Large research on dolphin populations in Australia discovered a need for further conservation and policy measures to sustain adaptive variety and connectedness. The first large-scale survey of the genetic diversity of common dolphin (Delphinus delphis) populations living along 3000 kilometers of Australia’s southern coast has yielded important insights for future conservation efforts.
The extensive Flinders University study recommends for further conservation and policy initiatives to preserve adaptive DNA diversity and facilitate connectivity among various dolphin species. This will aid long-term gene flow and adaptation through continuing habitat changes, including changes in oceanic conditions caused by climate change and human activities.
Flinders University researcher Dr. Andrea Barceló — first author in the study just published in BMC Ecology and Evolution- says high levels of genomic variation can play an important part in the long-term survival of these wide-ranging marine mammals and other species.
Information about how the environment affects DNA diversity of marine populations can assist with the population management and in forecasting how they may cope with climate change and other anthropogenic impacts.
Dr. Barceló.
“Information about how the environment affects DNA diversity of marine populations can assist with the population management and in forecasting how they may cope with climate change and other anthropogenic impacts,” says Dr. Barceló.
Furthermore, Flinders and Macquarie University researchers claim that preserving connectedness can increase long-term genetic variety, which would improve population survival in the face of anthropogenic stressors like as adverse climate occurrences.
“While so many breeding and feeding conditions remain unknown,” says co-author marine biologist Associate Professor Luciana Möller of Flinders University’s College of Science and Engineering, “it’s important for managers of our coastal environments to consider the importance of DNA diversity, particularly in the event of changes in key environmental conditions such as water temperatures, salinity, and food sources.”
The adaptive divergence from more than 200 dolphins showed five dolphin populations from Western Australia to Victoria and compared this with the key environmental conditions and available fish food supplies fuelled by oceanic upwellings and local seasonal circulations.
Genomic variation in dolphins of the southern coast of Western Australia was associated to local currents, while genomic differentiation of common dolphins from sites along the continental shelf break was impacted by fluctuations of primary productivity and sea surface temperatures.
In contrast, genomic divergence of common dolphins from protected coastal habitats and more enclosed embayment locations was mostly associated with salinity and local environment temperature changes. This type of seascape genomic assessment suggested possible genes for future comparative research of common dolphins and maybe other delphinid species that live in comparable dynamic habitats around the world.
The adaptive divergence of more than 200 dolphins examined from Western Australia to Victoria was compared to critical environmental conditions and abundant fish food sources fueled by oceanic upwellings and seasonal circulations.

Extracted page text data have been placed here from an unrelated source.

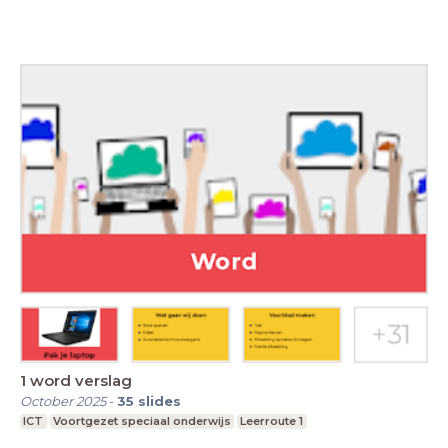
1 word verslag
October 2025
-
35
slides
ICT
Voortgezet speciaal onderwijs
Leerroute 1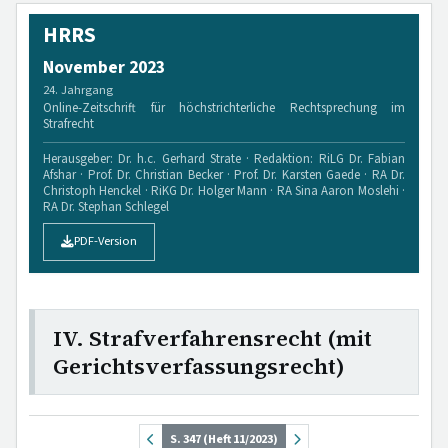
HRRS
November 2023
24. Jahrgang
Online-Zeitschrift für höchstrichterliche Rechtsprechung im
Strafrecht
Herausgeber: Dr. h.c. Gerhard Strate · Redaktion: RiLG Dr. Fabian
Afshar · Prof. Dr. Christian Becker · Prof. Dr. Karsten Gaede · RA Dr.
Christoph Henckel · RiKG Dr. Holger Mann · RA Sina Aaron Moslehi ·
RA Dr. Stephan Schlegel
PDF-Version
IV. Strafverfahrensrecht (mit
Gerichtsverfassungsrecht)
S. 347 (Heft 11/2023)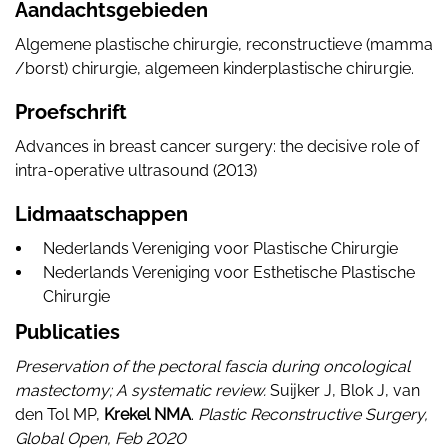
Aandachtsgebieden
Algemene plastische chirurgie, reconstructieve (mamma
/borst) chirurgie, algemeen kinderplastische chirurgie.
Proefschrift
Advances in breast cancer surgery: the decisive role of
intra-operative ultrasound (2013)
Lidmaatschappen
Nederlands Vereniging voor Plastische Chirurgie
Nederlands Vereniging voor Esthetische Plastische
Chirurgie
Publicaties
Preservation of the pectoral fascia during oncological
mastectomy; A systematic review.
Suijker J, Blok J, van
den Tol MP,
Krekel NMA
.
Plastic Reconstructive Surgery,
Global Open, Feb 2020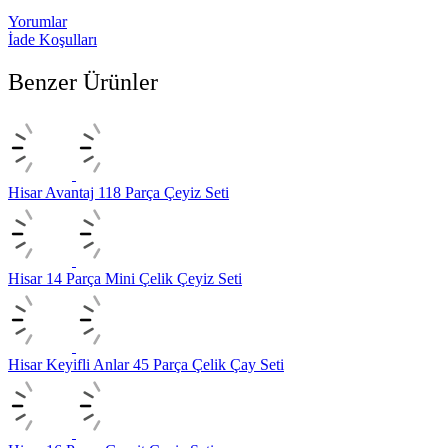
Yorumlar
İade Koşulları
Benzer Ürünler
Hisar Avantaj 118 Parça Çeyiz Seti
Hisar 14 Parça Mini Çelik Çeyiz Seti
Hisar Keyifli Anlar 45 Parça Çelik Çay Seti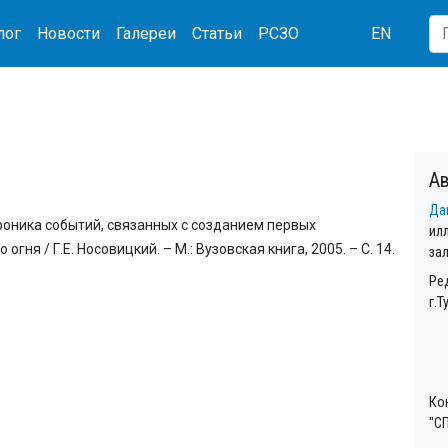
лог
Новости
Галереи
Статьи
РСЗО
EN
Ав
Да
роника событий, связанных с созданием первых
ил
ня / Г.Е. Носовицкий. – М.: Вузовская книга, 2005. – С. 14.
за
Ре
г.Т
Ко
"СП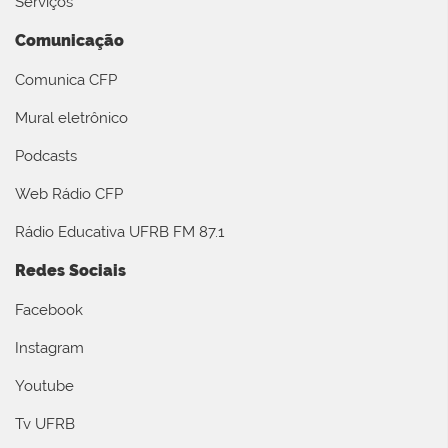
Serviços
Comunicação
Comunica CFP
Mural eletrônico
Podcasts
Web Rádio CFP
Rádio Educativa UFRB FM 87.1
Redes Sociais
Facebook
Instagram
Youtube
Tv UFRB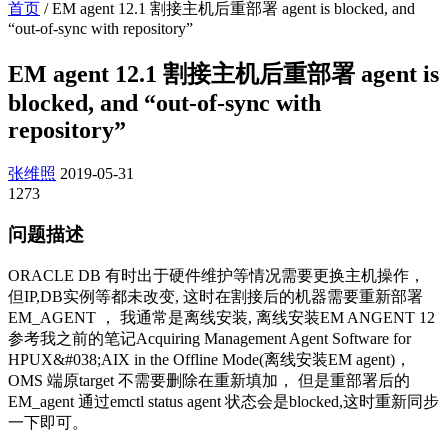
首页
/
EM agent 12.1 割接主机后重部署 agent is blocked, and
“out-of-sync with repository”
EM agent 12.1 割接主机后重部署 agent is
blocked, and “out-of-sync with
repository”
张维照
2019-05-31
1273
问题描述
ORACLE DB 有时出于硬件维护等情况需要更换主机操作，
但IP,DB实例等都未改变, 这时在割接后的机器需要重新部署
EM_AGENT ， 我通常是离线安装, 离线安装EM ANGENT 12
参考我之前的笔记Acquiring Management Agent Software for
HPUX&#038;AIX in the Offline Mode(离线安装EM agent)，
OMS 端原target 不需要删除在重新填加， 但是重部署后的
EM_agent 通过emctl status agent 状态会是blocked,这时重新同步
一下即可。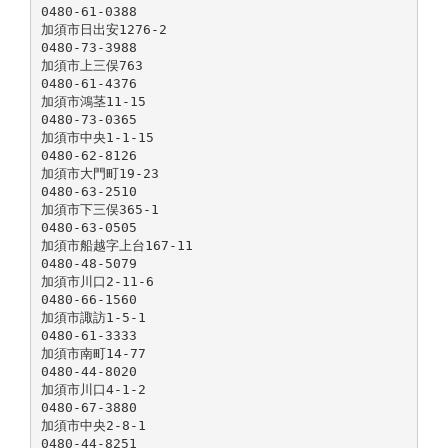
0480-61-0388
加須市日出安1276-2
0480-73-3988
加須市上三俣763
0480-61-4376
加須市鴻茎11-15
0480-73-0365
加須市中央1-1-15
0480-62-8126
加須市大門町19-23
0480-63-2510
加須市下三俣365-1
0480-63-0505
加須市船越字上台167-11
0480-48-5079
加須市川口2-11-6
0480-66-1560
加須市諏訪1-5-1
0480-61-3333
加須市南町14-77
0480-44-8020
加須市川口4-1-2
0480-67-3880
加須市中央2-8-1
0480-44-8251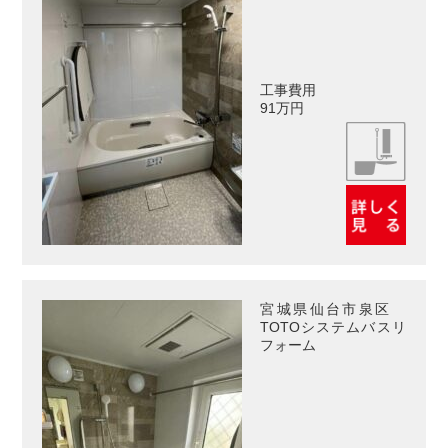
工事費用
91万円
宮城県仙台市泉区
TOTOシステムバスリ
フォーム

Dolphin genomic variation off the southern WA coast was linked to local currents, but those from continental shelf break areas were influenced by changes in primary productivity and sea surface temperatures.
In contrast, genetic divergence between pods from protected coastal habitats and more enclosed embayment sites was mostly connected to salinity and local environment temperature changes. The various seascape assessments identified candidate genes for future comparative studies of common dolphins and maybe other delphinid species living in comparable dynamic settings around the world.